Les routes maritimes proposées chevauchent de façon préoccupante l’habitat essentiel du narval
Une fois que le minerai est chargé à bord des cargos à Milne Inlet, il passe par le détroit d’Éclipse et le risque de déversement d’hydrocarbures, le bruit sous-marin et la pollution affectent les espèces qui migrent à travers cette zone. Actuellement, il y a 14 navires qui y transitent chaque semaine, mais avec l’accroissement de la production, les bateaux navigueront dans ces eaux 35 fois par semaine.
La recherche appuyée par notre Fonds pour la conservation des espèces de l’Arctique a identifié ces zones marines comme étant l’habitat de prédilection du narval. Pendant l’été, 90 % de la population mondiale de narvals migre vers cet endroit et autres eaux canadiennes, transformant les perturbations locales en préoccupation mondiale pour cette espèce en péril.
Les impacts sur l’approvisionnement en nourriture et la menace de déversements d’hydrocarbures inquiètent les Inuit.e.s locaux.ales
La récolte de phoques, de narvals et de poissons pour nourrir les familles est un mode de vie dans cette région. Les perturbations causées par le développement – ou pire, un déversement d’hydrocarbures – dévasteraient les communautés inuites du nord de l’île de Baffin, particulièrement Pond Inlet ou Mittimatalik, sous son nom Inuktitut.
Il est possible de réduire les impacts locaux pour les narvals et les Inuit.e.s
En dépit de ces menaces, il existe des mesures concrètes que la compagnie Baffinland Iron Mines Corporation peut déployer, ainsi que des conditions obligatoires que la Commission du Nunavut chargée de l’examen des répercussions peut mettre en place afin de réduire les risques pour les espèces et les communautés qui en dépendent.
Dans certains cas, ralentir l’échéancier de production permettrait à la compagnie de mieux consulter la population et d’assimiler le Qaujimajatuqangit inuit (savoir traditionnel inuit) pour comprendre les zones d’enjeux culturels ou environnementaux qui doivent être évitées. Le ralentissement faciliterait aussi les études scientifiques nécessaires pour éviter les impacts négatifs sur la harde de caribous de l’île de Baffin.
En ce qui a trait aux autres enjeux, comme les déversements d’hydrocarbures et le bruit sous-marin, de nouvelles pratiques et technologies doivent être mises en place pour atténuer les impacts marins. Plus précisément, le WWF-Canada demande à la compagnie Baffinland de réduire le trafic maritime, d’éliminer le rejet de déchets des bateaux, de procéder à la transition vers des carburants plus propres dans les navires pour éviter les risques reliés aux déversements, de suspendre la navigation quand les narvals sont présents, mettent bas ou allaitent leurs petits, et de ne jamais naviguer en brisant la banquise.

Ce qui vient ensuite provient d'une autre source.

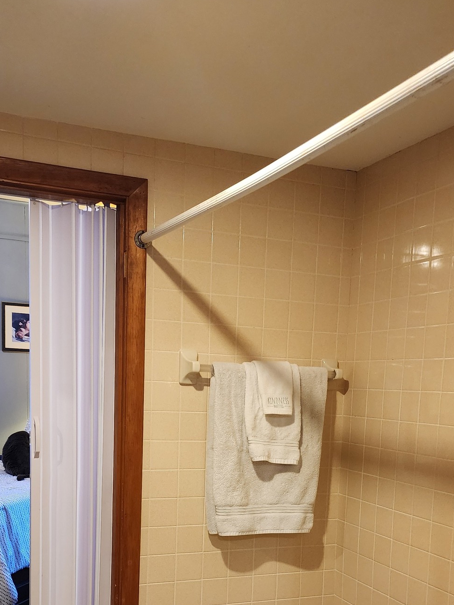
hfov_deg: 35.1
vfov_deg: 43.7
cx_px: 246
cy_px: 481
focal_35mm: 41
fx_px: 717
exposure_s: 1/40
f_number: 1.8
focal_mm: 6.4
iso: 500
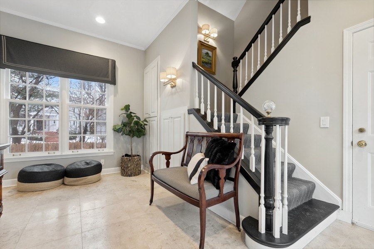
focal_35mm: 15
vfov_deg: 77.3
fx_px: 156
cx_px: 187
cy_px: 124
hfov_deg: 100.4
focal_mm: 10
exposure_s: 1/4
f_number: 9
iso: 200
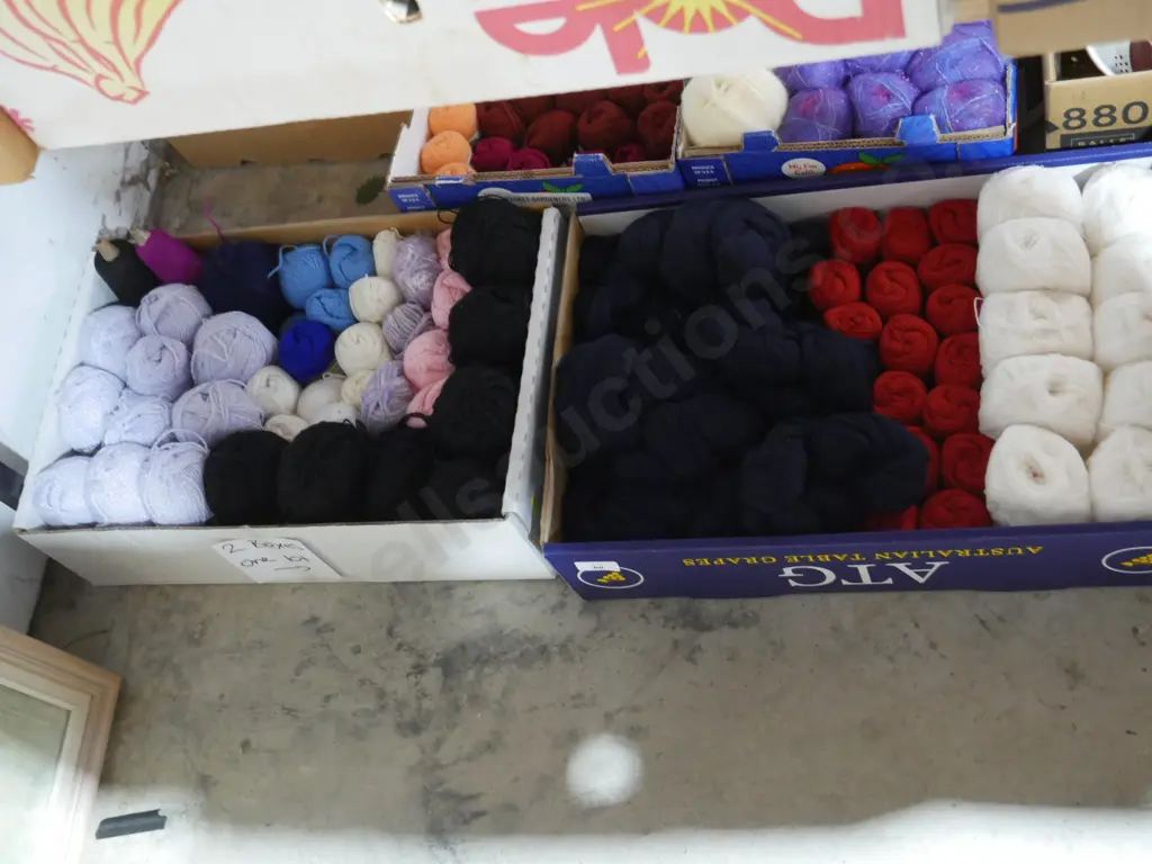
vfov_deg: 34.3
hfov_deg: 44.8
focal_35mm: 42
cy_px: 432
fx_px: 1398
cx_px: 576
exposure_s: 1/25
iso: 3200
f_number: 4.6
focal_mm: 21
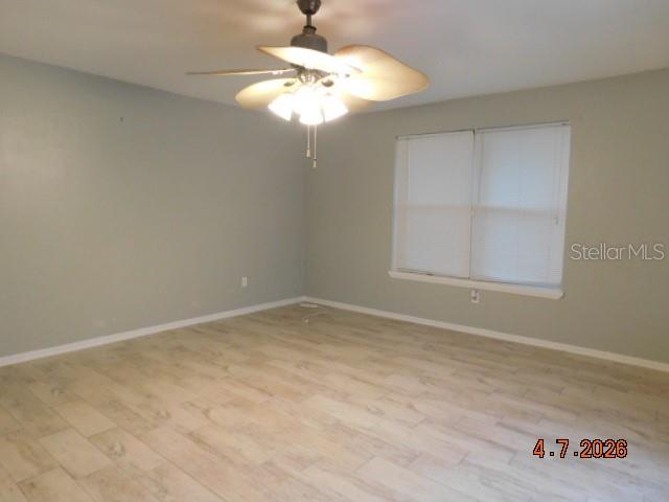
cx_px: 334
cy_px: 251
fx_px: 445
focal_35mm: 23
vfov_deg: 58.9
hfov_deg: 73.9
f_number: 3
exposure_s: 1/30
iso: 360
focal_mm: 4
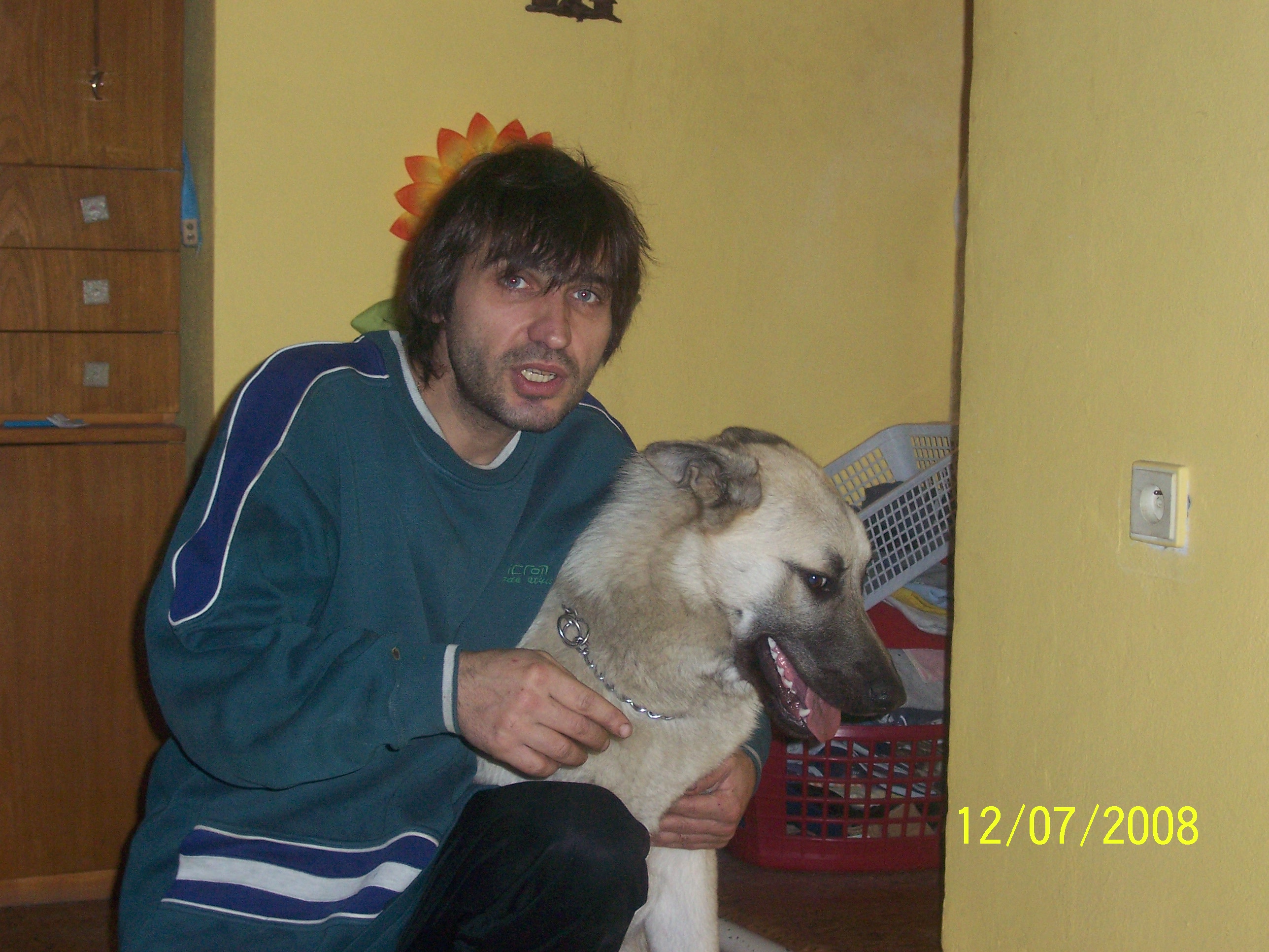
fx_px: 2566
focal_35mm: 70
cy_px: 476
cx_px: 634
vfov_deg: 21.0
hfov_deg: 27.8
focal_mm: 12
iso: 160
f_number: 3.8
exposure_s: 1/100
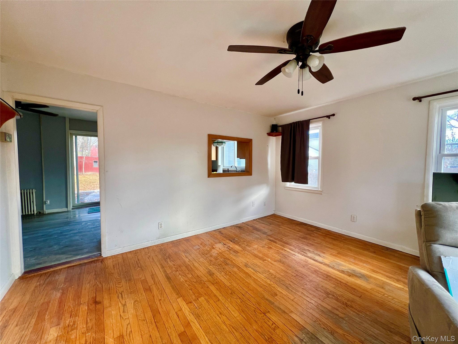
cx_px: 229
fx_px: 172
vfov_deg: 89.9
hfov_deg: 106.2
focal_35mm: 13
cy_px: 172
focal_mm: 1.57
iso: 80
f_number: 1.8
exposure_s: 1/99
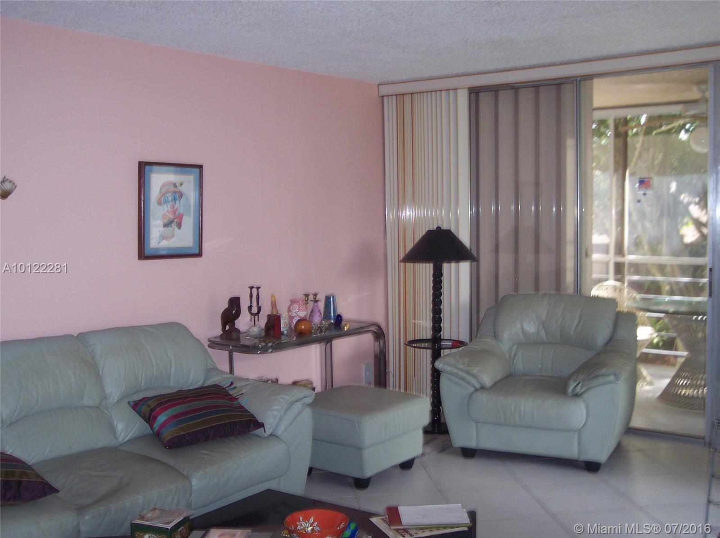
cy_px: 269
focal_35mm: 38
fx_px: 790
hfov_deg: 49.0
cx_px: 360
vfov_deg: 37.7
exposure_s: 1/30
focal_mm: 8
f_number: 2.8
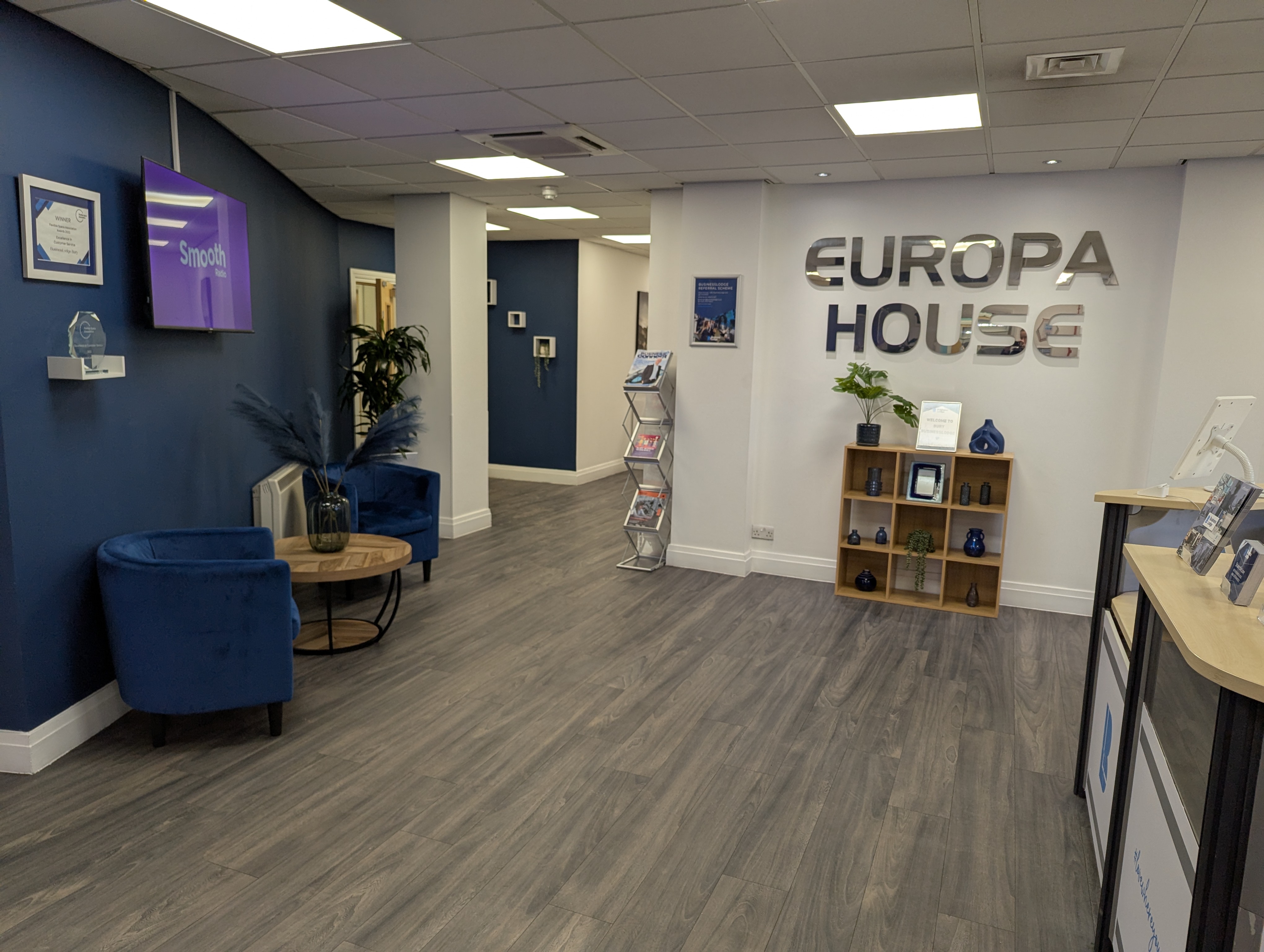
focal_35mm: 24
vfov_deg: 56.9
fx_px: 878
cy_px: 476
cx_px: 632
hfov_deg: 71.5
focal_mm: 6.81
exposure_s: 1/100
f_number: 1.85
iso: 93
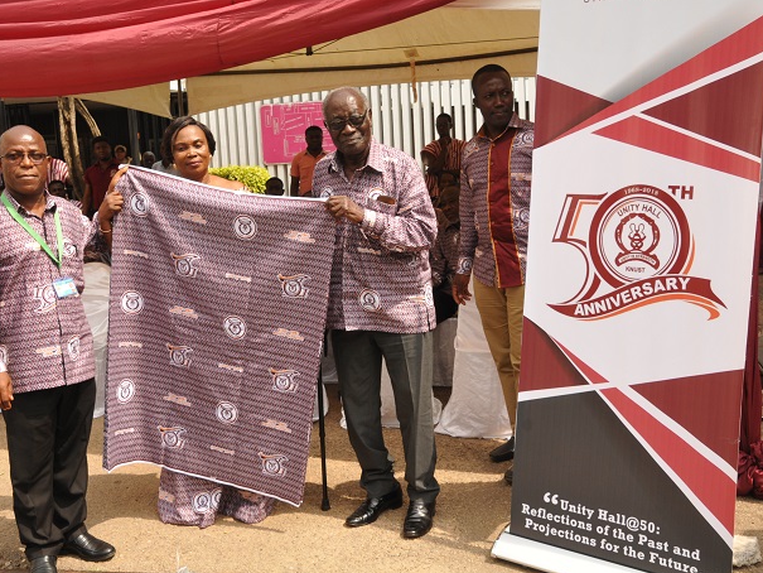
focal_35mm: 40
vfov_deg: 36.0
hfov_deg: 46.8
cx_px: 367
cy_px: 284
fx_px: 882
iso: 400
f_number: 10
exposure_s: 1/320
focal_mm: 24
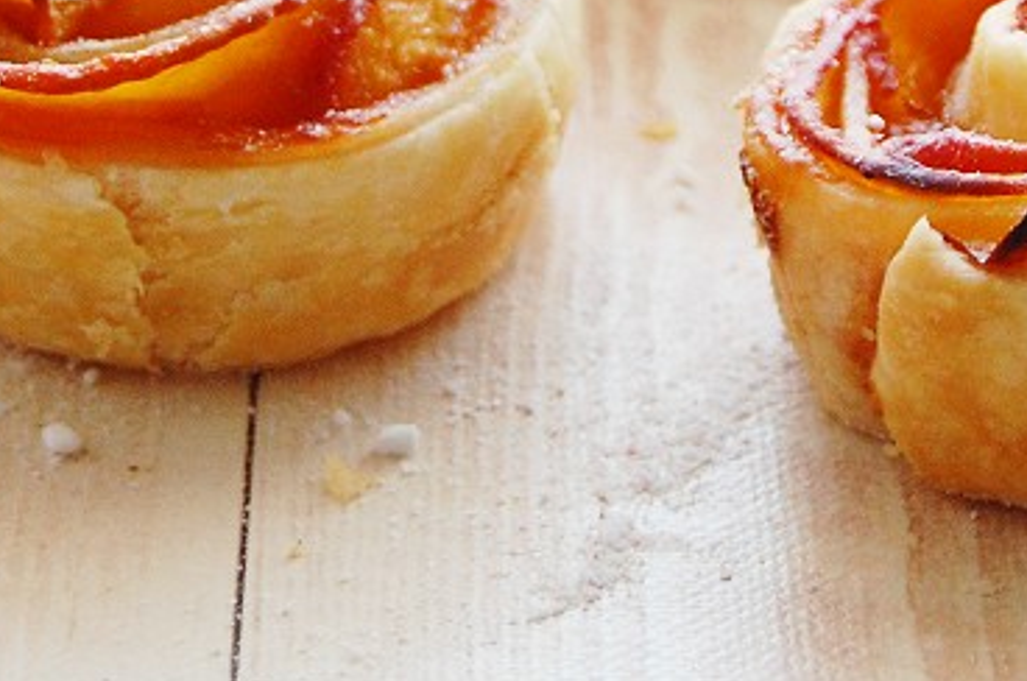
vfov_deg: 6.6
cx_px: 508
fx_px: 5809
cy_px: -233
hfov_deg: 10.1
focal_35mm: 204
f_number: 5.6
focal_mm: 50
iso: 800
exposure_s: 1/20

Un exemple spécifique des changements demandés est de remplacer le mazout lourd par un carburant plus propre qui réduirait, entre autres impacts, les émissions de carbone noir de 80 %. Le carbone noir, une sorte de suie, accélère la fonte de la banquise arctique, aggrave la crise climatique et menace les espèces qui habitent la banquise et les communautés qui en dépendent.
Ces audiences publiques ont lieu jusqu’au 6 février. La Commission du Nunavut chargée de l’examen des répercussions rendra ensuite sa décision sur le rendement plus que douteux de la mine et en informera le ministre fédéral des Affaires du Nord, qui a le mot final sur l’avenir de la proposition de Baffinland.